On subatomic scales this isn’t true. All fundamental particles have a sort of dual existence. If you could somehow freeze time for a particle, then while it is frozen in time it will have the absolute properties that classic physics ascribes to it. IE, that particle would have a fixed position and speed.

So if you imagined the universe as a strip of movie film, where each frame was a distinct moment in time, you could theoretically capture a particle’s position and speed in each of those frames. But what about in between the frames? The answer is that in between frames, the particle ceases to exist in the way that we understand existence.

In between frames, particles exist as a probability. So imagine that frame 1 had a particle in position 0, traveling forward at a speed of 1. In frame 2, the overwhelming majority of the time, the particle will appear to have advanced by 1 and moved to position 1. However, that’s not always true.
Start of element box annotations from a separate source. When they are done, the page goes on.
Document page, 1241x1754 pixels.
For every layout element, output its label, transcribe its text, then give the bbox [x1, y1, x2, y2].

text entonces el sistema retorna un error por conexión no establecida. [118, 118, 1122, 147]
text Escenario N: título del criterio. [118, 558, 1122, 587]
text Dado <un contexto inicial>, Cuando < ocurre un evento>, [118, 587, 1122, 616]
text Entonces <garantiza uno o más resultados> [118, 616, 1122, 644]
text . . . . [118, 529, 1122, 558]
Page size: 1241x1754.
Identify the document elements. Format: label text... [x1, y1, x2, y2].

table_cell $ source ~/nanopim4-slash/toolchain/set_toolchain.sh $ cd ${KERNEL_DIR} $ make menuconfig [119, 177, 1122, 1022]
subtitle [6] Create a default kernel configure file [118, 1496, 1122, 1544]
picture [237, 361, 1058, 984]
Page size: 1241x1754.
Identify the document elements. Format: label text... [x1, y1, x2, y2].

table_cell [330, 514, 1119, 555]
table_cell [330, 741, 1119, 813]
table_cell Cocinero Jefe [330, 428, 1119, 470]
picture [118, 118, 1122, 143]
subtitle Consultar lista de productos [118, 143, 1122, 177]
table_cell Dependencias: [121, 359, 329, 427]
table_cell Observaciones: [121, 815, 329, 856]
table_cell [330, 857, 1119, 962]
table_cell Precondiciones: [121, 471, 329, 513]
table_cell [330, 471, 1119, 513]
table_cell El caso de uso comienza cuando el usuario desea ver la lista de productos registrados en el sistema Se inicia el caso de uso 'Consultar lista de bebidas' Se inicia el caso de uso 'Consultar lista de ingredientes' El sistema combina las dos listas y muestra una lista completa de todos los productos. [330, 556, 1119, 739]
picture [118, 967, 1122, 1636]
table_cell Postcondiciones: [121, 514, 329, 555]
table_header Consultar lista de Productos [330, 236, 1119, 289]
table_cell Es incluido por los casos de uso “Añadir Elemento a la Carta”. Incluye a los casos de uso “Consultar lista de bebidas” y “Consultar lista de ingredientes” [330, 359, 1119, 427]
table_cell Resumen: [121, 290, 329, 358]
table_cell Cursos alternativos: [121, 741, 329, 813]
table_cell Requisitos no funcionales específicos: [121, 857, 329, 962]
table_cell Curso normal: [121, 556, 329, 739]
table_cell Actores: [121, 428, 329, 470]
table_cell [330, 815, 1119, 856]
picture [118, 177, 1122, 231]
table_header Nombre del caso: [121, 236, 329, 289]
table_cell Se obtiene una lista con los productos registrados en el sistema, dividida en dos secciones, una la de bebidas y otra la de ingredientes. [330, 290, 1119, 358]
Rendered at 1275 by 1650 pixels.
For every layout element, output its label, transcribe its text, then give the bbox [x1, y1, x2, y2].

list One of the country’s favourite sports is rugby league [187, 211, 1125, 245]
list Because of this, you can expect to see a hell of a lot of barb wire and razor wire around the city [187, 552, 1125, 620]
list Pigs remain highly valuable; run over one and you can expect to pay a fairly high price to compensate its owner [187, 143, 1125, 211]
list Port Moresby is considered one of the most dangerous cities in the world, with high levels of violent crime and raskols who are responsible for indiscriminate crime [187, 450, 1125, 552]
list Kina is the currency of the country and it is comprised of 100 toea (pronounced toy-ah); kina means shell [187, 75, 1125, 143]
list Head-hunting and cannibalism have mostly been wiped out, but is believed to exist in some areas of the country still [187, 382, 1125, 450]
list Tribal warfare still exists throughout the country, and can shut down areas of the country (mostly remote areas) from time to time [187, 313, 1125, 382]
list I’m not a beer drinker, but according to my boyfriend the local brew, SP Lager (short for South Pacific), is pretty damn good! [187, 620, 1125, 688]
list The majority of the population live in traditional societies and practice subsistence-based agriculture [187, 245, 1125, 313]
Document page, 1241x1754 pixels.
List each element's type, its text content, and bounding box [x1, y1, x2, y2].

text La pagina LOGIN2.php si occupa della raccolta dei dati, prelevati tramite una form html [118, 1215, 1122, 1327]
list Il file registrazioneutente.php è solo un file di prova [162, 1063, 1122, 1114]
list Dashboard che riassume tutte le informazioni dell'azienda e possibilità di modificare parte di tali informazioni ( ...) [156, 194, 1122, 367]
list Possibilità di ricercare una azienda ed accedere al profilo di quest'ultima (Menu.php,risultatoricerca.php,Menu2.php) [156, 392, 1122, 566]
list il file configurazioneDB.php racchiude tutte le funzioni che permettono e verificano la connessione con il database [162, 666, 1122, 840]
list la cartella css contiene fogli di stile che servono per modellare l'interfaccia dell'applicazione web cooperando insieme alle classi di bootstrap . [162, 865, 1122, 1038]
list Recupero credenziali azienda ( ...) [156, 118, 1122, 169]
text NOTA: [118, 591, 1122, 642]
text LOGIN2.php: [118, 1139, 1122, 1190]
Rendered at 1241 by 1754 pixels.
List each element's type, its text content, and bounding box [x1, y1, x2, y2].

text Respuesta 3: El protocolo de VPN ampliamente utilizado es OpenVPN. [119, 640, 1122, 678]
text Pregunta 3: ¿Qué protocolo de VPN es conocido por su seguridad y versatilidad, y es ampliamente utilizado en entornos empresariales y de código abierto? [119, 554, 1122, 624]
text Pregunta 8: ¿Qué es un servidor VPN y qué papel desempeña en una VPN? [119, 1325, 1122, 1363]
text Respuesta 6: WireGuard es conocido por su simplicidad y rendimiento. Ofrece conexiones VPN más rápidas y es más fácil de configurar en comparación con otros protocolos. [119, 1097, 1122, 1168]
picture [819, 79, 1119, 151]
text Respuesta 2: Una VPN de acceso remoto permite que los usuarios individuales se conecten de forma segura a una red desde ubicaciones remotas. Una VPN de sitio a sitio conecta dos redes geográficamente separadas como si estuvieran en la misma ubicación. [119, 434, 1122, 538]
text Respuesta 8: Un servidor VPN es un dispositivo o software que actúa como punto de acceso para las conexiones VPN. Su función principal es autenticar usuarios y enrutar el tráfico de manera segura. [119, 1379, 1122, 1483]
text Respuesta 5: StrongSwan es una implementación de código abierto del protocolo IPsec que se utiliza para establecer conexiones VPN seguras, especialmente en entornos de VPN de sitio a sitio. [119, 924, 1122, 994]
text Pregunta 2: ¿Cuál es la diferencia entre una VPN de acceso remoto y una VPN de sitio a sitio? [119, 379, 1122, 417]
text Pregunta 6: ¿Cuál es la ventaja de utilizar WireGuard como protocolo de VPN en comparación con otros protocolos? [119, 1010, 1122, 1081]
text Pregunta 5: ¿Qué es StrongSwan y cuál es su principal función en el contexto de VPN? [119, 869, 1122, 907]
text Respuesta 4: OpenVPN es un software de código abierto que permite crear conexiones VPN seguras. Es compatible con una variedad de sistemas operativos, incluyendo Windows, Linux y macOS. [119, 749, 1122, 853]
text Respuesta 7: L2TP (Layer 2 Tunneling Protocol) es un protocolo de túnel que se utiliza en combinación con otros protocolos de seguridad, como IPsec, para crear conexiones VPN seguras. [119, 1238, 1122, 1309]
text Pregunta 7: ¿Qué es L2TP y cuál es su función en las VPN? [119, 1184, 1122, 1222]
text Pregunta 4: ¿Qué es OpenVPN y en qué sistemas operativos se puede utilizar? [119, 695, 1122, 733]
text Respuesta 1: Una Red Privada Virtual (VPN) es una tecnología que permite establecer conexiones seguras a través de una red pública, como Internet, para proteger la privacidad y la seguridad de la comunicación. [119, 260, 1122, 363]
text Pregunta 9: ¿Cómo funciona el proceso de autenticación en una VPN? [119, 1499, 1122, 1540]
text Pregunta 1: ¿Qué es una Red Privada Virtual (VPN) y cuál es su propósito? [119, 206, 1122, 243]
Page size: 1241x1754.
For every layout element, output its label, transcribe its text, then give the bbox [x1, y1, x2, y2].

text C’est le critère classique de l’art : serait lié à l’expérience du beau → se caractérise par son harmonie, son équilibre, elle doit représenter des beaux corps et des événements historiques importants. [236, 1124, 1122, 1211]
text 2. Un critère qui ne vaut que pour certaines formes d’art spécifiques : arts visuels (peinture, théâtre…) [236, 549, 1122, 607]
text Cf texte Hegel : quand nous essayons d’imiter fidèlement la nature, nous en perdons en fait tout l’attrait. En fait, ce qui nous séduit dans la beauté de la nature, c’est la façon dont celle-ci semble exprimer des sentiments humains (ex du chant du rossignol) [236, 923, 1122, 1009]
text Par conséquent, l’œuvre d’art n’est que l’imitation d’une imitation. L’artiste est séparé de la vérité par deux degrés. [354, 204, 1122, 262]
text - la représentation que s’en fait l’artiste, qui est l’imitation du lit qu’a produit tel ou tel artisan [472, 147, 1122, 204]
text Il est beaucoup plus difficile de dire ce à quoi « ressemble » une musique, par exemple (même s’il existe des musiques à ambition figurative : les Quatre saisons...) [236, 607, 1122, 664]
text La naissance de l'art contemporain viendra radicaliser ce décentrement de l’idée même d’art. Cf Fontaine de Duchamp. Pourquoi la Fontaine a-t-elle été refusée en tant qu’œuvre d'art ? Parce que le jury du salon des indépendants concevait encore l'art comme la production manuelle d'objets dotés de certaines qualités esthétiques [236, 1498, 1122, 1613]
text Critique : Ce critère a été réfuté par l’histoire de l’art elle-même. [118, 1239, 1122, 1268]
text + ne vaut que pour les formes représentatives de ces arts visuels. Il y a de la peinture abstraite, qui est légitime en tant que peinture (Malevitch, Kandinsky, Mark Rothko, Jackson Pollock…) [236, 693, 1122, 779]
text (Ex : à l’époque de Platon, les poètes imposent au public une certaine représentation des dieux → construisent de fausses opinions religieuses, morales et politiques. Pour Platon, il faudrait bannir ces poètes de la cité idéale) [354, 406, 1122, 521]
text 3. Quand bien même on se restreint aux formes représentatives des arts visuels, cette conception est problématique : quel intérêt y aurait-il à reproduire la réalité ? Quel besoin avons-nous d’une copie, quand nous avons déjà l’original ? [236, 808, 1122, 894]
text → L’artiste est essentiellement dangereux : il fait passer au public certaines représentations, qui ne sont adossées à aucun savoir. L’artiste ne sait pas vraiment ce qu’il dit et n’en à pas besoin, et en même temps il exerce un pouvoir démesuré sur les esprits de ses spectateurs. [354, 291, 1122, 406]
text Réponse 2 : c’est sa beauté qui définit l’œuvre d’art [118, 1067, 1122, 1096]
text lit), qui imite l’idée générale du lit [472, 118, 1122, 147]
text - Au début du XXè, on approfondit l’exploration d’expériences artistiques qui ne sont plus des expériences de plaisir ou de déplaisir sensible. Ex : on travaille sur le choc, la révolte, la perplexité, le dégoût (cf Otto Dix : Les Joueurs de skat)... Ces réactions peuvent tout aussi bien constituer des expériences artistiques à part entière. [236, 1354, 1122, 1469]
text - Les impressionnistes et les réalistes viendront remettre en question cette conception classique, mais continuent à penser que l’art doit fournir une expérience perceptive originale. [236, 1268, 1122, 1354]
The particle will rarely advance by 2 and move to position 2 or advance by 0 and stay in position 0. It will even sometimes move backwards by 1 and end up in position -1. This also means that particles can teleport through one another.

So for example, if our particle was at position 0 and another particle was at position 1, sometimes our position 0 particle will move to position 2 despite the fact that it *should* have been blocked by the particle at position 1.

Even if you know everything about a particle at a given point in time, that isn’t enough information to *know* where that particle came from in the past, or where it will be in the future. Particles have an element of randomness to their movement that makes them unpredictable, which is what physicists are talking about when they say that the universe isn’t locally real.

The universe appears to be locally real to us, as humans, because this randomness is affecting particles that are very, very, very small. An electron is about the same relative size to you as you are to the entire universe. Because all of this randomness is happening on such a tiny scale, it ends up cancelling itself out to give the appearance of a fixed reality.

So what does this all mean? You can know what the position and speed of an apple sitting on your desk is. But in the real world where you can’t just freeze time, it is impossible to know what the exact position and speed of any of the subatomic particles that make up the apple are because those particles don’t really have a fixed position and speed as humans typically understand those concepts.